Texte fourni>
+++

A Propos de Dominguos de Seixas, pour le film La Légende de Suriyothai de Chatrichalerm Yukol (2001).
Deux estimables correspondantes portugaises nous corrigent à propos du mercenaire portugais Domingos de Seixas. (Cf. article*)
Dans l’article 51 nous avions écrit : Ensuite nous avons voulu en savoir un peu plus sur ce Domingos de Seixas et son témoignage, que le making of du film (La Légende de Suriyothai) présentait comme l'un des documents les plus importants sur l'histoire thaïlandaise de cette période (et dont le rapport au roi Johan III du Portugal était enregistré par le Comité portugais des historiens) (sic).
Or, nous n’avons trouvé aucune trace de l’existence de ce mercenaire, ni de référence pour ces fameux « documents », outre ceux reprenant « l’information officielle » du film.
On s’est demandé alors s’il était crédible qu’un simple mercenaire de base comme Seixas puisse adresser une « correspondance » au Roi du Portugal ? (comme par exemple un marin français de l’ambassade de 1685 au Roi Louis XIV ?)

+++

Lignes d'entrée>
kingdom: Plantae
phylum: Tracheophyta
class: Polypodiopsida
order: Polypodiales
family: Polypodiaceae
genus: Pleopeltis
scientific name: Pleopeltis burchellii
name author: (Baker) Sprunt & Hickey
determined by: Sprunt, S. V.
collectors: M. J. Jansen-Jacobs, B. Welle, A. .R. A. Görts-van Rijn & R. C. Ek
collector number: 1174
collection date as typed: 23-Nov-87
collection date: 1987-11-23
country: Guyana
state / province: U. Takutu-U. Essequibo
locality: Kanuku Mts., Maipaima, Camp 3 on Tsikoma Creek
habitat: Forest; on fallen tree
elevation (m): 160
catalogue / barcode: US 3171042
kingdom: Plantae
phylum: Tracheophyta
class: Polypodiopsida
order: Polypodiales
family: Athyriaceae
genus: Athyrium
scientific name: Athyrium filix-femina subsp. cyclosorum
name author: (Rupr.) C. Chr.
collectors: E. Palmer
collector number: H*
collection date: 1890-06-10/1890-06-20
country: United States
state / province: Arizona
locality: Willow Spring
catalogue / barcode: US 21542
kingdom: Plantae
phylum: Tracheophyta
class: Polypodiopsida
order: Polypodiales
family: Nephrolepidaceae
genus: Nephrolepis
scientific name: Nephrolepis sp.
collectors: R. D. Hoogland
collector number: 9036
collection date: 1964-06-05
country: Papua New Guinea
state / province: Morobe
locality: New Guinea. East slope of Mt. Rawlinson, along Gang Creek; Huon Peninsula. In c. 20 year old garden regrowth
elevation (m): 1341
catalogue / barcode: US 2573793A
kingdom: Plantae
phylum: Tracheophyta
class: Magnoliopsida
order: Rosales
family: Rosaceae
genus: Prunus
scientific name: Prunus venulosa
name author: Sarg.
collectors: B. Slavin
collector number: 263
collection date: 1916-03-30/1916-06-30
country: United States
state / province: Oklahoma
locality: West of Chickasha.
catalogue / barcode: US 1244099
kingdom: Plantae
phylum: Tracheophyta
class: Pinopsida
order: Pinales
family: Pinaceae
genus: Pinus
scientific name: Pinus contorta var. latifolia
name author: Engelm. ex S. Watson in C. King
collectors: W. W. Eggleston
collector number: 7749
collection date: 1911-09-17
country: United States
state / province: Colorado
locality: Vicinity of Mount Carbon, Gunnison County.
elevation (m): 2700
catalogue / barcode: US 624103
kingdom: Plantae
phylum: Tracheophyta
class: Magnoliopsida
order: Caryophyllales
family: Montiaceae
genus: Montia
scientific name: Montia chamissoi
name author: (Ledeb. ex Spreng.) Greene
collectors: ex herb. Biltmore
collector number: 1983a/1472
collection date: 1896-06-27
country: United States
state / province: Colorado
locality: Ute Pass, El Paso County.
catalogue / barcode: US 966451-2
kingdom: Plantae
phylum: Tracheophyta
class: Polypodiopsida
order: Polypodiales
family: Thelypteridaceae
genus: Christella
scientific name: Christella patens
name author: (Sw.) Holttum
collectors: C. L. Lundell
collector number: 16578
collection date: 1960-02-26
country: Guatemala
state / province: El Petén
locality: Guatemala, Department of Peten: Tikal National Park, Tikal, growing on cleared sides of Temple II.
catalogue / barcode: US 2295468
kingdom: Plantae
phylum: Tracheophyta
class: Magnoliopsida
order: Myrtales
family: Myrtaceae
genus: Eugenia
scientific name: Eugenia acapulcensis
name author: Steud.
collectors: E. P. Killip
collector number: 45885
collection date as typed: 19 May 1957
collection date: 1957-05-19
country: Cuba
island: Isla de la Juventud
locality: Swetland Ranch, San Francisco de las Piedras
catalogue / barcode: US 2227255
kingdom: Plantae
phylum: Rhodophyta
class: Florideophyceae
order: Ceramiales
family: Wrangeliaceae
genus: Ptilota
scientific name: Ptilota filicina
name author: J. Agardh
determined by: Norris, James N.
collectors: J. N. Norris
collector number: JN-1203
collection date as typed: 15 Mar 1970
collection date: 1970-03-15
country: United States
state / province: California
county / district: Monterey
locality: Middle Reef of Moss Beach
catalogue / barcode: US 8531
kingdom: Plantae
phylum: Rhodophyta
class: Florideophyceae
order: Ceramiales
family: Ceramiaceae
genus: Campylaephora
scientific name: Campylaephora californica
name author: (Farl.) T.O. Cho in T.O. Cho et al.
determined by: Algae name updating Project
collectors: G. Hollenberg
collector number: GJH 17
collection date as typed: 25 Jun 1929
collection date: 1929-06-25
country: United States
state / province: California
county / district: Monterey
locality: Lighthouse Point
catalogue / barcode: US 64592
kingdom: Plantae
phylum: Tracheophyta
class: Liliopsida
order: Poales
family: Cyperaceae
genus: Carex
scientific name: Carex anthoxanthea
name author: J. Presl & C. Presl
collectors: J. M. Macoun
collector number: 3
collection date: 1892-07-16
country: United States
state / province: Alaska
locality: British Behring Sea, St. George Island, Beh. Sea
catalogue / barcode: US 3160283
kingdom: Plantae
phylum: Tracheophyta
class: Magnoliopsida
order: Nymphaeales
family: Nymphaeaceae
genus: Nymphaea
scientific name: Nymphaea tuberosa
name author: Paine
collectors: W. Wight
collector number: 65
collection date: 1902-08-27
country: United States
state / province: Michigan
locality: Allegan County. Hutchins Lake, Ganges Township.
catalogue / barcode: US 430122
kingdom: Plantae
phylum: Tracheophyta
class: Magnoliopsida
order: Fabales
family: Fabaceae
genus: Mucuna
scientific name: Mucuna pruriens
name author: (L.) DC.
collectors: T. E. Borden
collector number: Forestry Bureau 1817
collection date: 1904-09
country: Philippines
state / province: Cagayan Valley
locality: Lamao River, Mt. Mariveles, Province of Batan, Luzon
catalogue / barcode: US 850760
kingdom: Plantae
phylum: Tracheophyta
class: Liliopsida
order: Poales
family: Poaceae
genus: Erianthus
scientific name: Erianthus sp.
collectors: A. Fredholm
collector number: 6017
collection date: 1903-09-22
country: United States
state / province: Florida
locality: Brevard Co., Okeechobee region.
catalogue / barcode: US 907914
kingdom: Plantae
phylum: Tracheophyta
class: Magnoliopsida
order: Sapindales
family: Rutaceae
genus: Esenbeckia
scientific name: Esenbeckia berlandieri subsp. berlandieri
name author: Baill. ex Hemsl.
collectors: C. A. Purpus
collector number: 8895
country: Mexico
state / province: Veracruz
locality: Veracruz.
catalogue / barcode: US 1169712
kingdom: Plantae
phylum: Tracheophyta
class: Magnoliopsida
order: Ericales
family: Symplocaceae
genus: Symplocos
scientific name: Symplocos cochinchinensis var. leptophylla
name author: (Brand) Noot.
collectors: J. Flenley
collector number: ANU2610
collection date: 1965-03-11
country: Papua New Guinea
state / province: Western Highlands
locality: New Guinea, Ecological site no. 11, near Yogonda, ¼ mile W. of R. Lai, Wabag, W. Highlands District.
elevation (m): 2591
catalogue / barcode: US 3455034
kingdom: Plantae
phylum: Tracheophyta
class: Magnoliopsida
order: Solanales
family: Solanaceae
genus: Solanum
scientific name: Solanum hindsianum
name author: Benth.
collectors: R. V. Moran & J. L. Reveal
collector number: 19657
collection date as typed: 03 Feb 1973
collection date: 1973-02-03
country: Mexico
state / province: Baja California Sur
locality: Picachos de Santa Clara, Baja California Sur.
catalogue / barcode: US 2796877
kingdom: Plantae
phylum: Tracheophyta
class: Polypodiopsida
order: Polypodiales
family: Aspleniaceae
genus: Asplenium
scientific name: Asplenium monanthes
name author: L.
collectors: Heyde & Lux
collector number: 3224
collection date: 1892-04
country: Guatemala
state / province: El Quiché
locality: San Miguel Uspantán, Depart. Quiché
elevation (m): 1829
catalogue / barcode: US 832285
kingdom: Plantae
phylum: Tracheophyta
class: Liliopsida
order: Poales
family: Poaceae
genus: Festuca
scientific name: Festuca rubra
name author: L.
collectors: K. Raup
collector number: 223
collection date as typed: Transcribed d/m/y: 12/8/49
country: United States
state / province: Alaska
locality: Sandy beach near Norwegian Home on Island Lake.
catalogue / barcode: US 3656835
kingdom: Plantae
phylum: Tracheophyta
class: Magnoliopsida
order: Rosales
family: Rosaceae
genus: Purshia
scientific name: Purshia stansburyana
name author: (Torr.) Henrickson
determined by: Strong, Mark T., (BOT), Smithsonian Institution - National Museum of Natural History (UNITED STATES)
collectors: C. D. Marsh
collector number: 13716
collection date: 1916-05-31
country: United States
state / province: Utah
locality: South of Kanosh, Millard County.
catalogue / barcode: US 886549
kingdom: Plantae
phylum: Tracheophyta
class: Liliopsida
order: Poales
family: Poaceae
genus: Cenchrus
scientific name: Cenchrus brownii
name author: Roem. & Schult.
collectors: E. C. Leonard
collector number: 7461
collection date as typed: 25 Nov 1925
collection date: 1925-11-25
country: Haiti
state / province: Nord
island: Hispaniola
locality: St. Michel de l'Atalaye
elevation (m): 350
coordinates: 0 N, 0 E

+++

Volets de l'exercice>
(A) Pourriez-vous condenser en deux phrases le paragraphe du texte sur Domingos de Seixas qui commence par « Dans l’article 51 nous avions écrit » ?
(B) Pouvez-vous convertir en liste numérotée les lignes des enregistrements, en partant de celle qui contient « collectors: C. A. Purpus » et en vous arrêtant après celle qui contient « state / province: Baja California Sur », sans les lignes vides ?

Réponses par tâche>
(A) Dans l’article 51, nous avions écrit vouloir en savoir davantage sur Domingos de Seixas et son témoignage. Le making of de La Légende de Suriyothai présentait ce témoignage comme l’un des documents les plus importants sur l’histoire thaïlandaise de cette période, et affirmait que son rapport au roi Johan III du Portugal était enregistré par le Comité portugais des historiens.

(B)
1. collectors: C. A. Purpus
2. collector number: 8895
3. country: Mexico
4. state / province: Veracruz
5. locality: Veracruz.
6. catalogue / barcode: US 1169712
7. kingdom: Plantae
8. phylum: Tracheophyta
9. class: Magnoliopsida
10. order: Ericales
11. family: Symplocaceae
12. genus: Symplocos
13. scientific name: Symplocos cochinchinensis var. leptophylla
14. name author: (Brand) Noot.
15. collectors: J. Flenley
16. collector number: ANU2610
17. collection date: 1965-03-11
18. country: Papua New Guinea
19. state / province: Western Highlands
20. locality: New Guinea, Ecological site no. 11, near Yogonda, ¼ mile W. of R. Lai, Wabag, W. Highlands District.
21. elevation (m): 2591
22. catalogue / barcode: US 3455034
23. kingdom: Plantae
24. phylum: Tracheophyta
25. class: Magnoliopsida
26. order: Solanales
27. family: Solanaceae
28. genus: Solanum
29. scientific name: Solanum hindsianum
30. name author: Benth.
31. collectors: R. V. Moran & J. L. Reveal
32. collector number: 19657
33. collection date as typed: 03 Feb 1973
34. collection date: 1973-02-03
35. country: Mexico
36. state / province: Baja California Sur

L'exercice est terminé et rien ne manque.